If you have practical reasons for wanting him to be involved, then those are the things you can ask him to “sink his teeth into.” That can include anything from finishing home projects to researching free or discounted car seats.
If you’d like his emotional support, then you probably just have to say so when the time comes. As in, when he has a non-reaction to something you hoped he’d react to, you can point out that you’re feeling hurt by his lack if interest, or feeling a little lonely in this presumably joint life-change. Stay away from the “You always … “ and “You never … “ guilt-traps by using the “I feel … “ construction.
Still, your description of him suggests he'll come around when it counts (after the baby is born), and that his current lack of interest is something you understand as part of his character – and that’s why I asked whether it’s really something to worry about.
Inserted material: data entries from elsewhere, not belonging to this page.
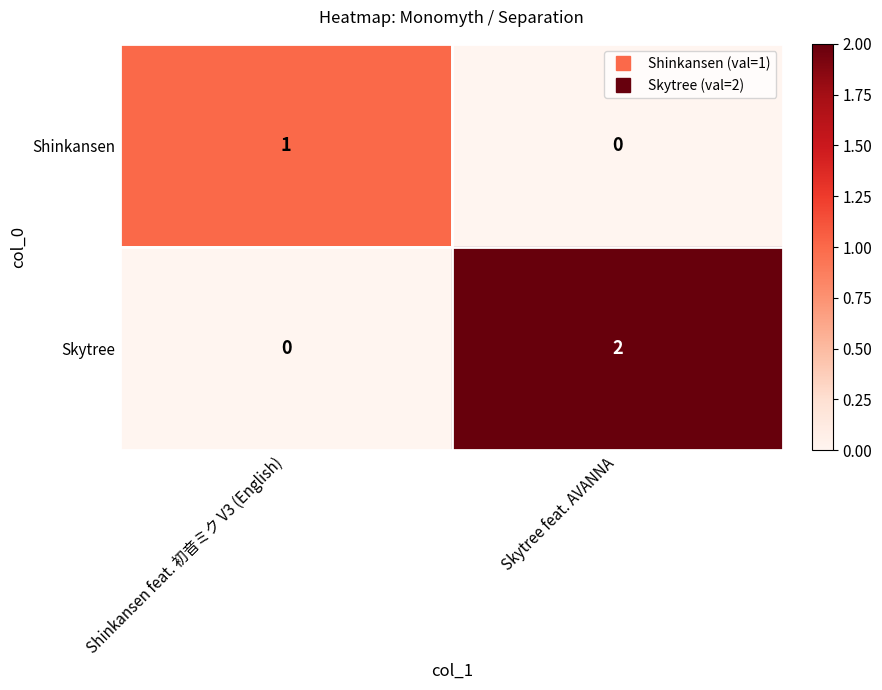

Is it true that Skytree equals 1 at Shinkansen feat. 初音ミク V3 (English)?

False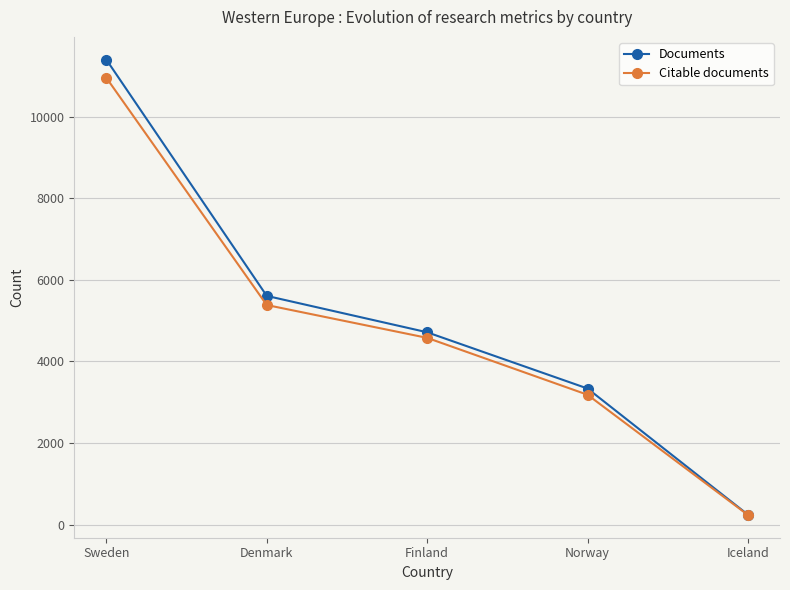

What is the label of the 2nd point from the left?

Denmark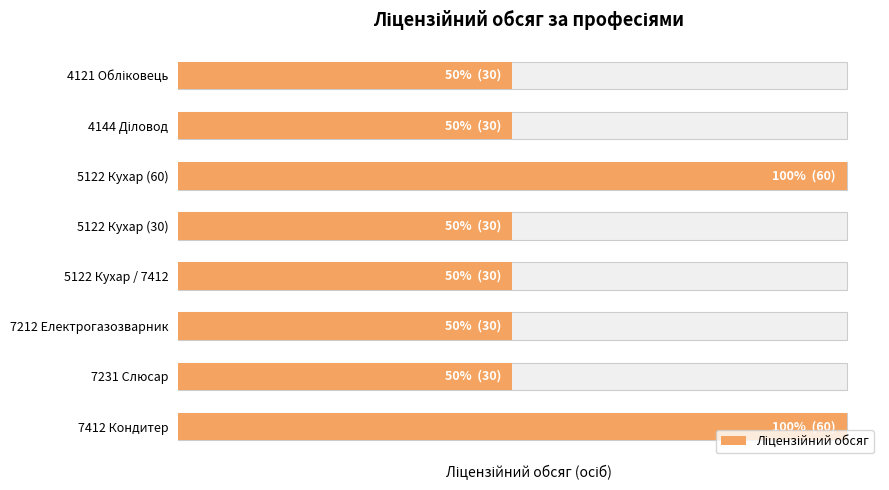

List the labels in order of value, smallest first.

4121 Обліковець, 4144 Діловод, 5122 Кухар (30), 5122 Кухар / 7412, 7212 Електрогазозварник, 7231 Слюсар, 5122 Кухар (60), 7412 Кондитер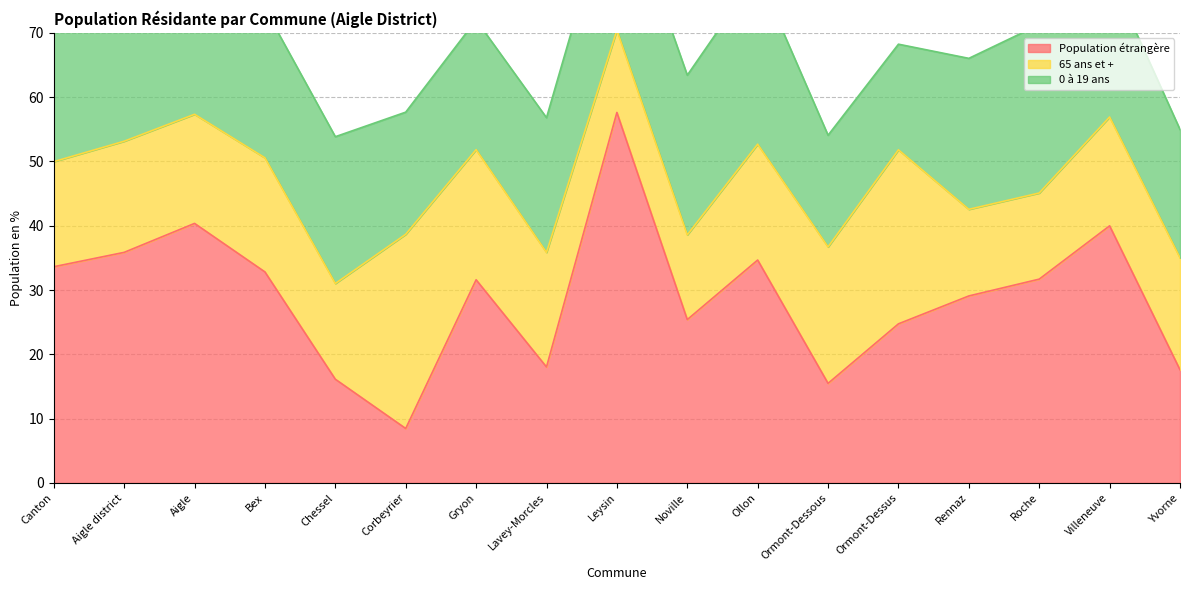

In 65 ans et +, how many points are higher than both neighbors (excluding endpoints)?

4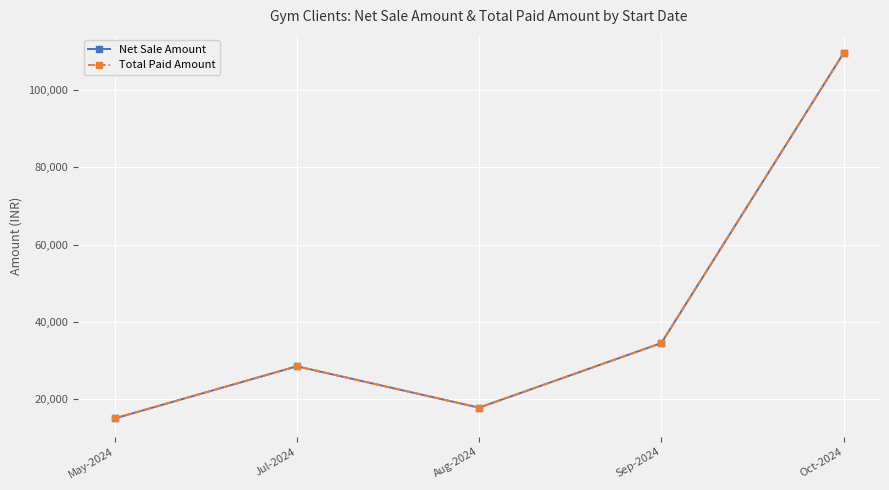

List the series in order of their peak value, highest first.

Net Sale Amount, Total Paid Amount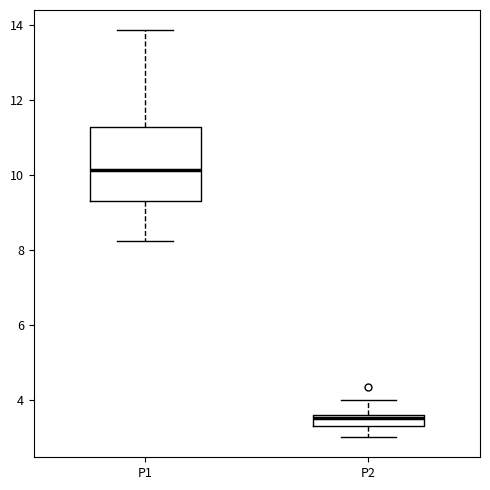

Where is the upper edge of the box for P2 on the y-axis? The values are not printed on the chart, so give them approximately, as read against the axis.

3.6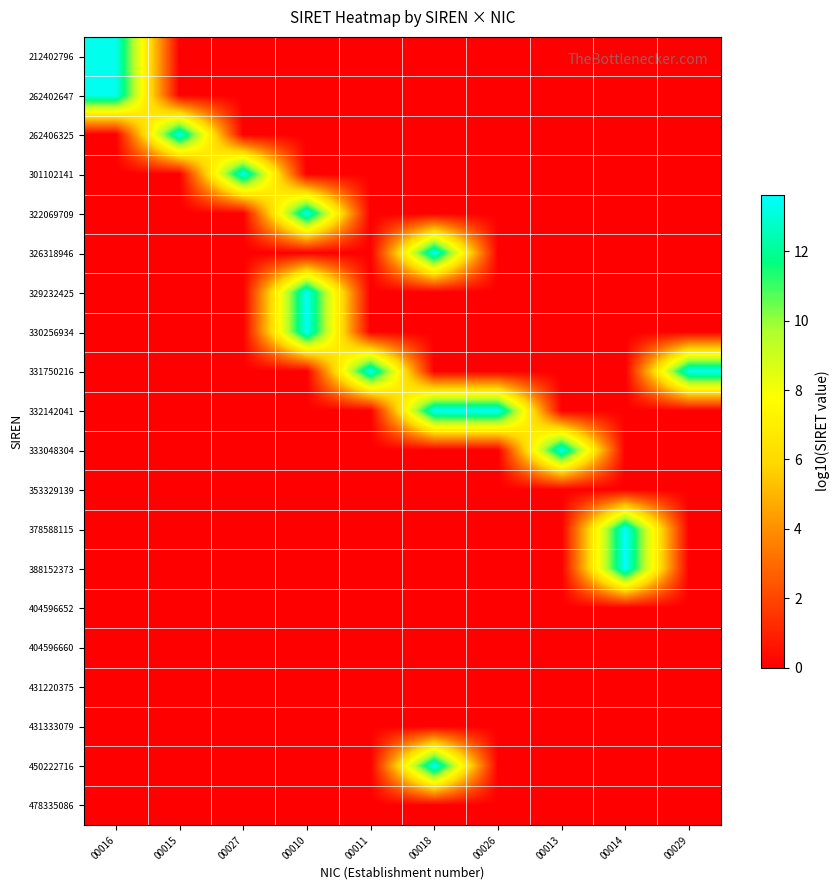

How many distinct data groups are displayed?

20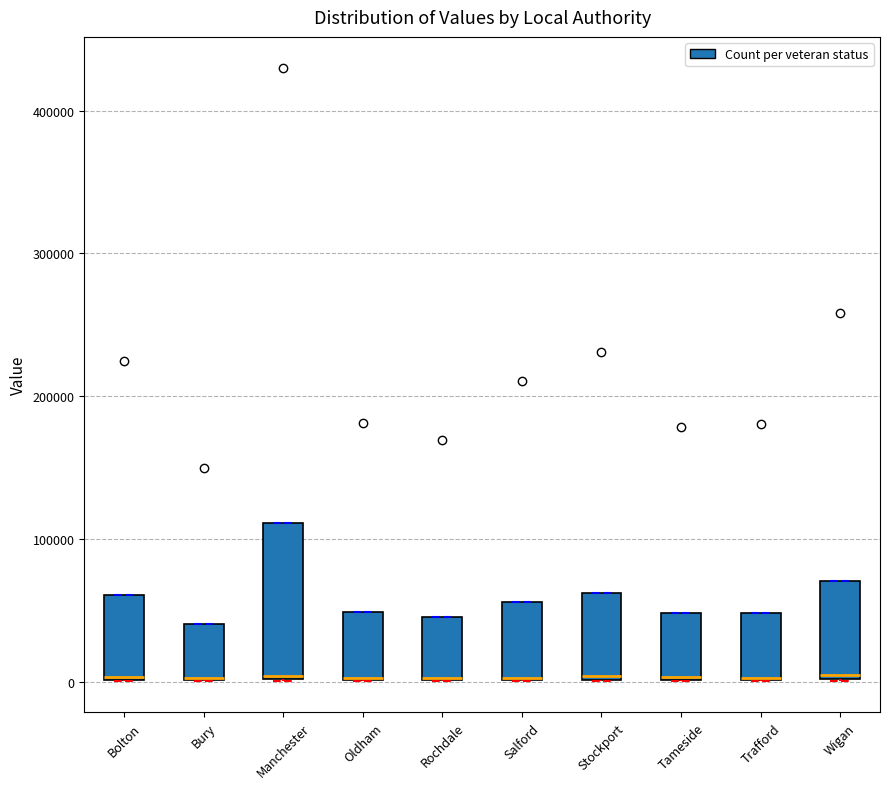

Reading left to right, transcribe this box plot: for each box, give where its median line is, the range the box spans, and where its two whiskers end, as read against the y-axis. The values are not printed on the chart, so give them approximately, as read against the axis.

Bolton: median 0, box 0 to 60000, whiskers 0 to 60000
Bury: median 0 (drawn on the box's lower edge), box 0 to 40000, whiskers 0 to 40000
Manchester: median 0, box 0 to 110000, whiskers 0 to 110000
Oldham: median 0, box 0 to 50000, whiskers 0 to 50000
Rochdale: median 0 (drawn on the box's lower edge), box 0 to 50000, whiskers 0 to 50000
Salford: median 0 (drawn on the box's lower edge), box 0 to 60000, whiskers 0 to 60000
Stockport: median 0, box 0 to 60000, whiskers 0 to 60000
Tameside: median 0, box 0 to 50000, whiskers 0 to 50000
Trafford: median 0 (drawn on the box's lower edge), box 0 to 50000, whiskers 0 to 50000
Wigan: median 0 (just above the box's lower edge), box 0 to 70000, whiskers 0 to 70000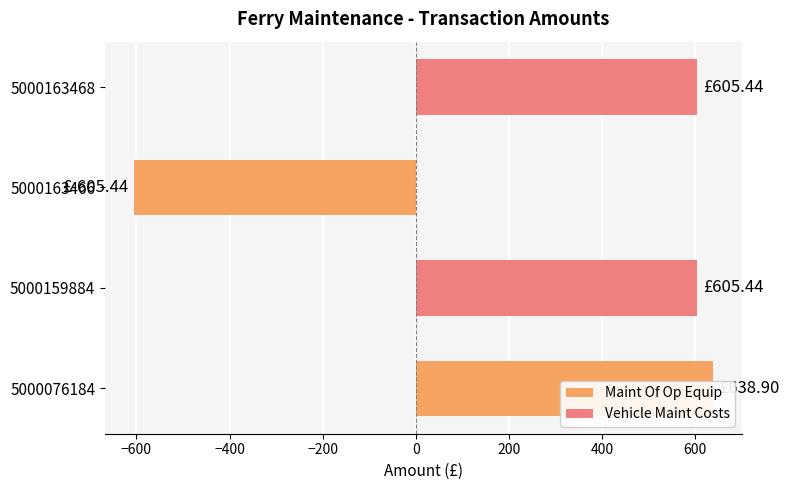

What is the difference between the maximum and minimum values?

1244.3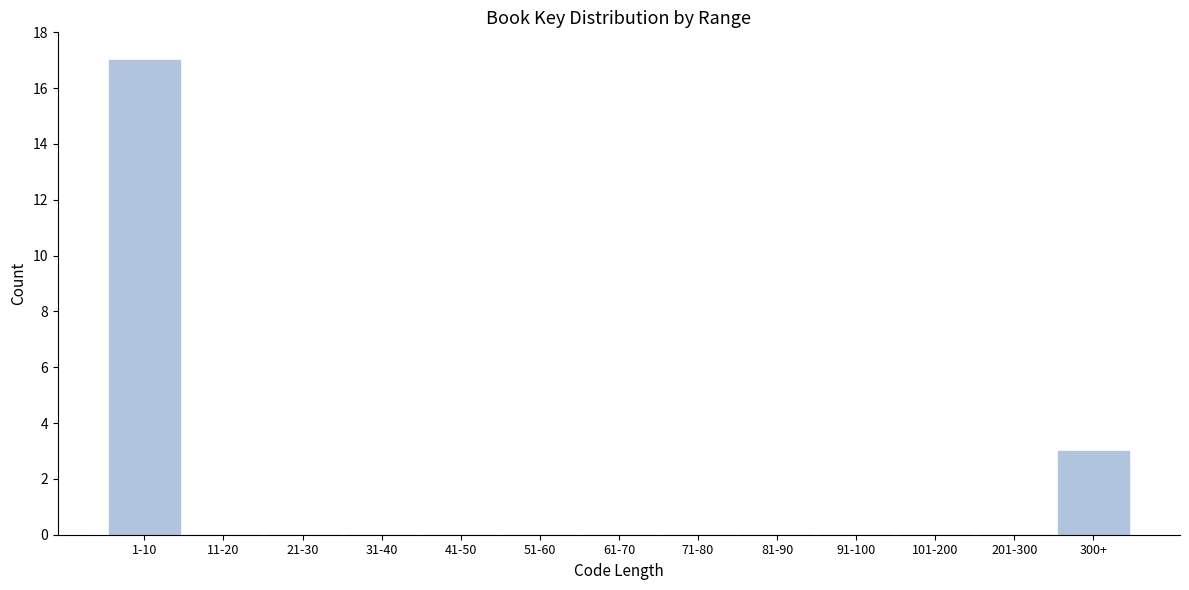

Reading left to right, transcribe all the data shown in this chart.

1-10=17	11-20=0	21-30=0	31-40=0	41-50=0	51-60=0	61-70=0	71-80=0	81-90=0	91-100=0	101-200=0	201-300=0	300+=3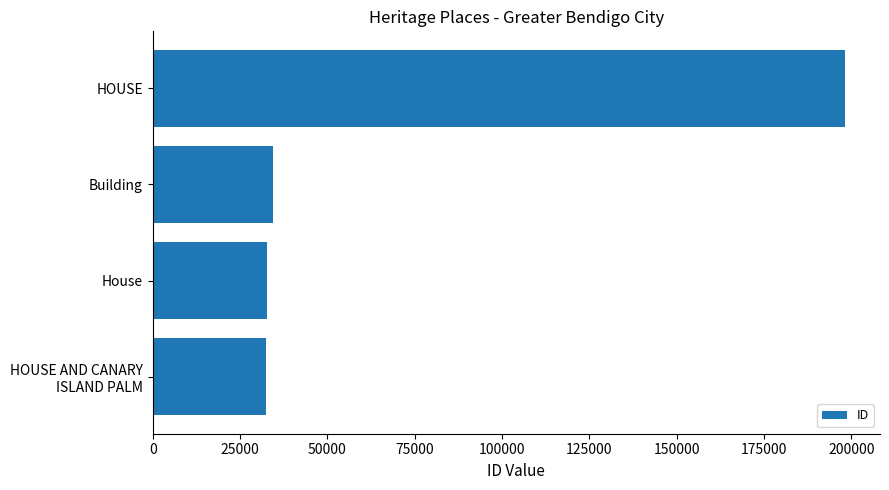

The value at HOUSE is 122374. True or false?

False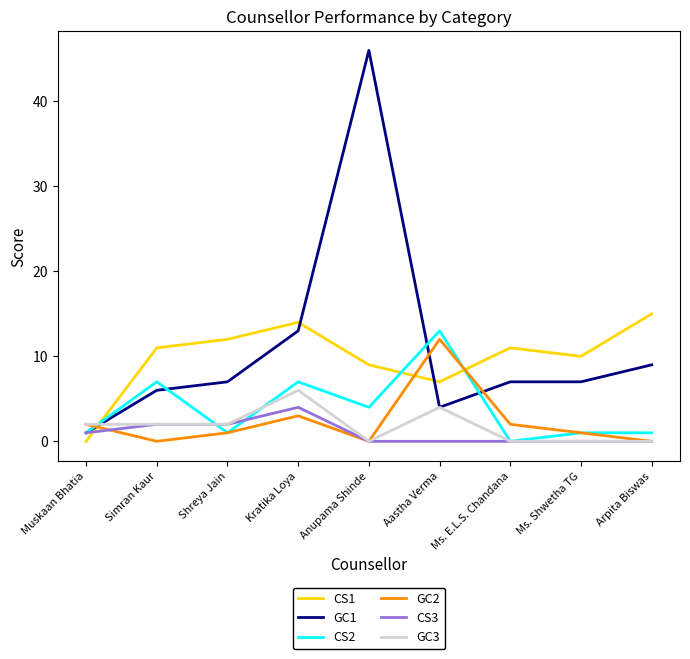

At which label does GC2 first exceed 1?

Muskaan Bhatia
If I’ve read your question wrong, please write back.
Carolyn: I’m just afraid he will detach, when I am hoping he will be here for me and join me in celebrating the milestones, etc.
To give an example, about a year ago I wrote a short story that was published in a reputable anthology, and I tried to involve him in the ceremonial stuff. It was my victory and not his, but I expected him to at least buy me flowers or something.
He didn’t even read the story because fiction isn’t his thing. I don’t want my pregnancy to be that way, but already he is backing out of important stuff (early doctor’s visits, telling the family, and so on).
Humor me, please, and consider marriage counseling.
The fact that he won’t even read your story or share the pregnancy excitement suggests you’re in this marriage alone. If you have to do the counseling alone as well, that’s better than nothing – and speaks volumes in itself.
I’m hoping there’s more to it, that he has been involved in your life at other times when it didn’t involve him, that he has shown an ability to be fully engaged in you.
But even then, at best, you have a gap between your expectations and the reality of your husband that could lead to serious problems when the work of child-rearing begins.
You also have to think not just about your own emotional needs, but also your baby’s. While an emotionally absent father might sow the seeds for literary success in the next generation, I have to think most children would prefer to have Daddy involved.